Малолетние обожатели выпрашивали у полубогов сигареты, жвачку, гербовые пуговицы.
Кхен рано понял, почему при встрече с летчиком даже девчонки-подростки вдруг опускают ресницы. Как же, нужны вы ему! К существам высших воплощений не прилипал мусор с разъезженных мостовых, их как бы не достигали гнусные запахи из окон и дворов, смрад от рыбы на жаровнях уличных торговцев. (Хотя бы спичкой попробовать то, что едят в обед на базе!) Они уходили, и мрак опускался на город. И только торжественный гул пролетавших «крепостей» заставлял Кхена мечтать и утирать сладкие злые слезы…
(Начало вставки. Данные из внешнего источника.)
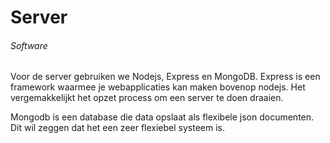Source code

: <h1> Server </h1>

<h6>Software</h6>
Voor de server gebruiken we Nodejs, Express en MongoDB. 
Express is een framework waarmee je webapplicaties kan maken bovenop nodejs. Het vergemakkelijkt het     opzet process om een server te doen draaien. 

Mongodb is een database die data opslaat als flexibele json documenten. Dit wil zeggen dat het een zeer
flexiebel systeem is. 
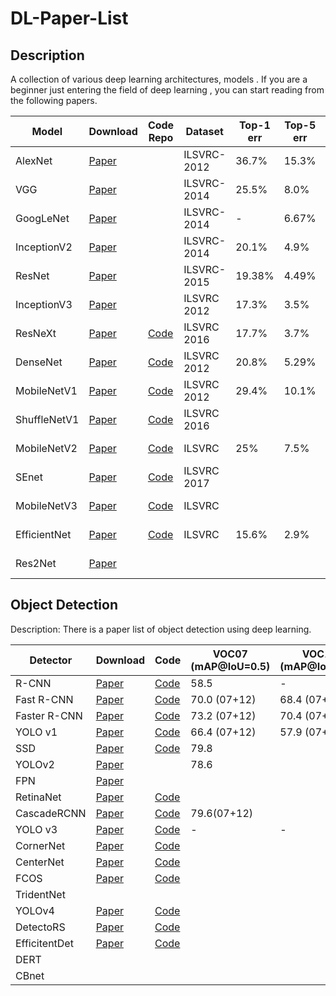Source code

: # DL-Paper-List

## Description

A collection of various deep learning architectures, models .  If you are a beginner just entering the field of deep learning , you can start reading from the following papers.

| Model        | Download                                                     | Code Repo                                                    | Dataset     | Top-1 err | Top-5 err | Published in |
| ------------ | ------------------------------------------------------------ | ------------------------------------------------------------ | ----------- | --------- | --------- | ------------ |
| AlexNet      | <a href="http://papers.nips.cc/paper/4824-imagenet-classification-with-deep-convolutional-neural-networks.pdf">Paper</a> |                                                              | ILSVRC-2012 | 36.7%     | 15.3%     | NIPs 2012    |
| VGG          | <a href="https://arxiv.org/pdf/1409.1556.pdf">Paper</a>      |                                                              | ILSVRC-2014 | 25.5%     | 8.0%      | ICLR 2015    |
| GoogLeNet    | <a href="https://arxiv.org/pdf/1409.4842.pdf">Paper</a>      |                                                              | ILSVRC-2014 | -         | 6.67%     | CVPR 2015    |
| InceptionV2  | <a href="https://arxiv.org/pdf/1502.03167.pdf">Paper</a>     |                                                              | ILSVRC-2014 | 20.1%     | 4.9%      | arxiv 2015   |
| ResNet       | <a href="https://arxiv.org/pdf/1512.03385.pdf">Paper</a>     |                                                              | ILSVRC-2015 | 19.38%    | 4.49%     | arxiv 2015   |
| InceptionV3  | <a href="https://arxiv.org/pdf/1512.00567.pdf">Paper</a>     |                                                              | ILSVRC 2012 | 17.3%     | 3.5%      | CVPR 2016    |
| ResNeXt      | <a href="https://arxiv.org/pdf/1611.05431.pdf">Paper</a>     | <a href="https://github.com/facebookresearch/ResNeXt">Code</a> | ILSVRC 2016 | 17.7%     | 3.7%      | CVPR 2017    |
| DenseNet     | <a href="https://arxiv.org/pdf/1608.06993.pdf">Paper</a>     | <a href="https://github.com/liuzhuang13/DenseNet">Code</a>   | ILSVRC 2012 | 20.8%     | 5.29%     | CVPR 2017    |
| MobileNetV1  | <a href="https://arxiv.org/pdf/1704.04861.pdf">Paper</a>     | <a href="https://github.com/tensorflow/models/blob/master/research/slim/nets/mobilenet_v1.md">Code</a> | ILSVRC 2012 | 29.4%     | 10.1%     | CVPR 2017    |
| ShuffleNetV1 | <a href="https://arxiv.org/pdf/1707.01083.pdf">Paper</a>     | <a href="https://github.com/MG2033/ShuffleNet">Code</a>      | ILSVRC 2016 |           |           | arxiv 2017   |
| MobileNetV2  | <a href="https://arxiv.org/pdf/1801.04381.pdf">Paper</a>     | <a href="https://github.com/tensorflow/models/blob/master/research/slim/nets/mobilenet/README.md">Code</a> | ILSVRC      | 25%       | 7.5%      | CVPR 2018    |
| SEnet        | <a href="http://openaccess.thecvf.com/content_cvpr_2018/papers/Hu_Squeeze-and-Excitation_Networks_CVPR_2018_paper.pdf">Paper</a> | <a href="https://github.com/hujie-frank/SENet">Code</a>      | ILSVRC 2017 |           |           | CVPR 2018    |
| MobileNetV3  | <a href="https://arxiv.org/pdf/1905.02244.pdf">Paper</a>     | <a href="https://github.com/tensorflow/models/blob/master/research/slim/nets/mobilenet/README.md">Code</a> | ILSVRC      |           |           | ICCV 2019    |
| EfficientNet | <a href="https://arxiv.org/pdf/1905.11946.pdf">Paper</a>     | <a href="https://github.com/qubvel/efficientnet">Code</a>    | ILSVRC      | 15.6%     | 2.9%      | ICML 2019    |
| Res2Net      | <a href="https://arxiv.org/pdf/1904.01169.pdf">Paper</a>     |                                                              |             |           |           | CVPR 2019    |



## Object Detection

Description:   There is a paper list of object detection using deep learning.

| Detector      | Download                                                     | Code                                                         | VOC07 (mAP@IoU=0.5) | VOC12 (mAP@IoU=0.5) | COCO (mAP@IoU=0.5:0.95) | Published In |
| ------------- | ------------------------------------------------------------ | ------------------------------------------------------------ | ------------------- | ------------------- | ----------------------- | ------------ |
| R-CNN         | <a href="https://arxiv.org/pdf/1311.2524.pdf">Paper</a>      | <a href="https://github.com/rbgirshick/rcnn">Code</a>        | 58.5                | -                   | -                       | CVPR14       |
| Fast R-CNN    | <a href="https://arxiv.org/pdf/1504.08083.pdf">Paper</a>     | <a href="https://github.com/rbgirshick/fast-rcnn">Code</a>   | 70.0 (07+12)        | 68.4 (07+12)        | 19.7                    | ICCV15       |
| Faster R-CNN  | <a href="https://papers.nips.cc/paper/5638-faster-r-cnn-towards-real-time-object-detection-with-region-proposal-networks.pdf">Paper</a> | <a href="https://github.com/rbgirshick/py-faster-rcnn">Code</a> | 73.2 (07+12)        | 70.4 (07+12)        | 21.9                    | NIPS  15     |
| YOLO v1       | <a href="https://arxiv.org/pdf/1506.02640.pdf">Paper</a>     | <a href="https://pjreddie.com/darknet/yolo/">Code</a>        | 66.4 (07+12)        | 57.9 (07+12)        | -                       | CVPR16       |
| SSD           | <a href="https://arxiv.org/pdf/1512.02325.pdf">Paper</a>     | <a href="https://github.com/weiliu89/caffe/tree/ssd">Code</a> | 79.8                |                     |                         | ECCV16       |
| YOLOv2        | <a href="https://arxiv.org/pdf/1612.08242">Paper</a>         |                                                              | 78.6                |                     |                         | CVPR17       |
| FPN           | <a href="https://arxiv.org/pdf/1612.03144.pdf">Paper</a>     |                                                              |                     |                     |                         | CVPR17       |
| RetinaNet     | <a href="https://arxiv.org/pdf/1708.02002.pdf">Paper</a>     | <a href="https://github.com/facebookresearch/Detectron">Code</a> |                     |                     | 40.8                    | ICCV17       |
| CascadeRCNN   | <a href="http://www.svcl.ucsd.edu/publications/conference/2018/cvpr/cascade-rcnn.pdf">Paper</a> | <a href="https://github.com/zhaoweicai/cascade-rcnn">Code</a> | 79.6(07+12)         |                     | 42.7                    | CVPR18       |
| YOLO v3       | <a href="https://pjreddie.com/media/files/papers/YOLOv3.pdf">Paper</a> | <a href="https://pjreddie.com/darknet/yolo/">Code</a>        | -                   | -                   | 33.0                    | arXiv18      |
| CornerNet     | <a href="https://arxiv.org/pdf/1808.01244.pdf">Paper</a>     | <a href="https://github.com/princeton-vl/CornerNet">Code</a> |                     |                     | 42.2                    | ECCV18       |
| CenterNet     | <a href="https://arxiv.org/pdf/1904.07850.pdf">Paper</a>     | <a href="https://github.com/xingyizhou/CenterNet">Code</a>   |                     |                     | 45.1                    | arxiv19      |
| FCOS          | <a href="https://arxiv.org/pdf/1904.01355.pdf">Paper</a>     | <a href="https://github.com/tianzhi0549/FCOS">Code</a>       |                     |                     | 46.6                    | ICCV19       |
| TridentNet    |                                                              |                                                              |                     |                     | 48.4                    | ICCV19       |
| YOLOv4        | <a href="https://arxiv.org/abs/2004.10934">Paper</a>         | <a href="https://github.com/AlexeyAB/darknet">Code</a>       |                     |                     | 43.5                    | arXiv20      |
| DetectoRS     | <a href="https://arxiv.org/pdf/2006.02334">Paper</a>         | <a href="https://github.com/joe-siyuan-qiao/DetectoRS">Code</a> |                     |                     | 54.7                    | arXiv20      |
| EfficitentDet | <a href="https://arxiv.org/pdf/1911.09070.pdf">Paper</a>     | <a href="https://github.com/google/automl/tree/master/efficientdet">Code</a> |                     |                     | 55.1                    | CVPR20       |
| DERT          |                                                              |                                                              |                     |                     |                         | ECCV20       |
| CBnet         |                                                              |                                                              |                     |                     | 53.3                    | AAAI20       |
Потом стало еще хуже. У матери обнаружили опухоль. Отец не разрешил тратиться на лечение, только раз привел монаха-заклинателя. Мать умирала долго, неряшливо, никогда, впрочем, не забывая принять в постели позу томного и изысканного бессилия. Кхену пришлось быть сиделкой, обмывать впавшую во младенчество больную. Отец почти не бывал дома, пристрастился к опиуму. После смерти жены не покидал курильни. Со службы в налоговом ведомстве его прогнали. Он облысел, распух, чуть ли не ослеп. Накопленные крохи, что пожалел он когда-то на врачей и операцию для матери Кхена, перешли к китайцу — хозяину опиумного подвала. Однажды полиция выловила тело отца из реки. Должно быть, наложил на себя руки, не сумев заплатить за очередную трубку зелья.
Скоро судьба Кхена пересеклась с большой политикой. Пропахший жареной рыбой Лиенлап засуетился и пошел судачить о новостях из столицы, о том, что его величество подписал конституцию… Лавочники не знали, что это такое, но на всякий случай перестали отпускать в долг. А весной была объявлена широкая избирательная кампания.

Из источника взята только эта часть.